- Sanvordem Location in Goa, India Sanvordem Sanvordem (India)
- Coordinates: 15°16′N 74°07′E﻿ / ﻿15.27°N 74.12°E
- Country: India
- State: Goa
- District: Kushavati district
- Elevation: 18 m (59 ft)

Population (2001)
- • Total: 4,832

Languages
- • Official: Konkani
- Time zone: UTC+5:30 (IST)
- Vehicle registration: GA
- Website: goa.gov.in

= Sanvordem =

Sanvordem (Sanvodd'ddem, pronounced, /kok/) is a census town in Kushavati district in the Indian state of Goa. It is a twin town with Curchorem and is about 14 km from Shiroda via Panchawadi. Sunday is the major market day and people from the nearby areas flock to buy necessities. A few years back it was considered a more remote place in Goa but today it is a fast developing town. It is a one-and-a-half-hour drive from the Goan capital Panaji.

==Geography==
Sanvordem is located at Sanguem taluka. It has an average elevation of 18 metres (59 feet).

==Demographics==
As of 2001 India census, Sanvordem had a population of 4,832. Males constitute 50% of the population and females 50%. Sanvordem has an average literacy rate of 72%, higher than the national average of 59.5%: male literacy is 78%, and female literacy is 67%. In Sanvordem, 12% of the population is under 6 years of age.

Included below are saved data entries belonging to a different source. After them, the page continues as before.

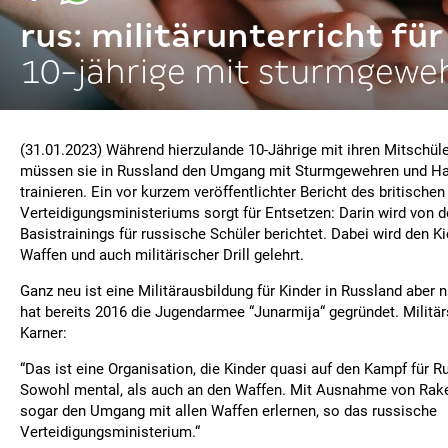
rus: militärunterricht für
10-jährige mit sturmgewe
(31.01.2023) Während hierzulande 10-Jährige mit ihren Mitschüle
müssen sie in Russland den Umgang mit Sturmgewehren und H
trainieren. Ein vor kurzem veröffentlichter Bericht des britischen
Verteidigungsministeriums sorgt für Entsetzen: Darin wird von d
Basistrainings für russische Schüler berichtet. Dabei wird den 
Waffen und auch militärischer Drill gelehrt.
Ganz neu ist eine Militärausbildung für Kinder in Russland aber n
hat bereits 2016 die Jugendarmee “Junarmija“ gegründet. Militär
Karner:
“Das ist eine Organisation, die Kinder quasi auf den Kampf für R
Sowohl mental, als auch an den Waffen. Mit Ausnahme von Raket
sogar den Umgang mit allen Waffen erlernen, so das russische
Verteidigungsministerium.“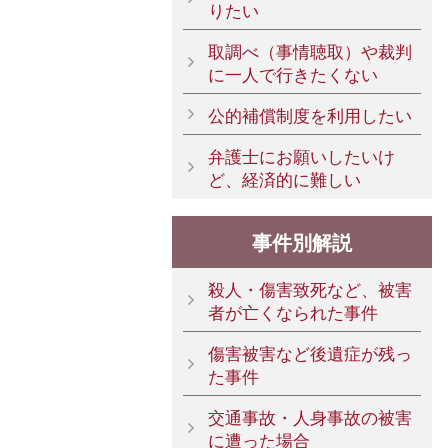
りたい
取調べ（事情聴取）や裁判
に一人で行きたくない
公的補償制度を利用したい
弁護士にお願いしたいけ
ど、経済的に難しい
事件別解説
殺人・傷害致死など、被害
者が亡くなられた事件
傷害被害など後遺症が残っ
た事件
交通事故・人身事故の被害
に遭った場合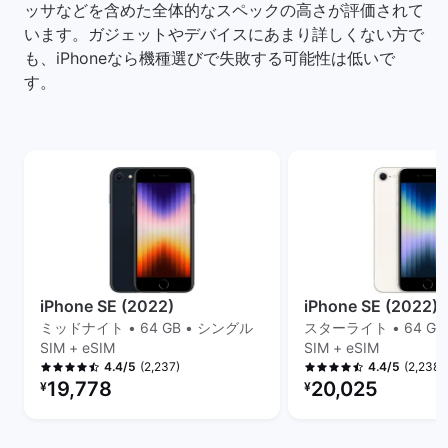
ッサなどを含めた全体的なスペックの高さが評価されて
います。ガジェットやデバイスにあまり詳しくない方で
も、iPhoneなら機種選びで失敗する可能性は低いで
す。
iPhone SE (2022)
iPhone SE (2022)
ミッドナイト • 64 GB • シングル
スターライト • 64 GB
SIM + eSIM
SIM + eSIM
(2,237)
(2,238)
4.4/5
4.4/5
リファービッシュ品の価格：
リファービッシュ品の
19,778
20,025
¥
¥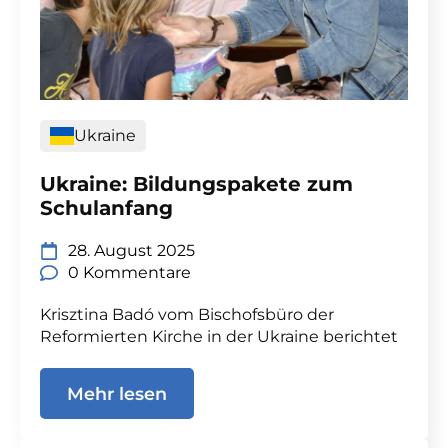
Ukraine
Ukraine: Bildungspakete zum
Schulanfang
28. August 2025
0 Kommentare
Krisztina Badó vom Bischofsbüro der
Reformierten Kirche in der Ukraine berichtet
Mehr lesen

==Government and politics==
Sanvordem is part of Sanvordem (Goa Assembly constituency) and South Goa (Lok Sabha constituency).

==Economy==
Mining is one of the major economic activities of Sanvordem. A lot of trucks carrying the ore from one place to another are a regular sight on local roads. It is more known for a wholesale market value.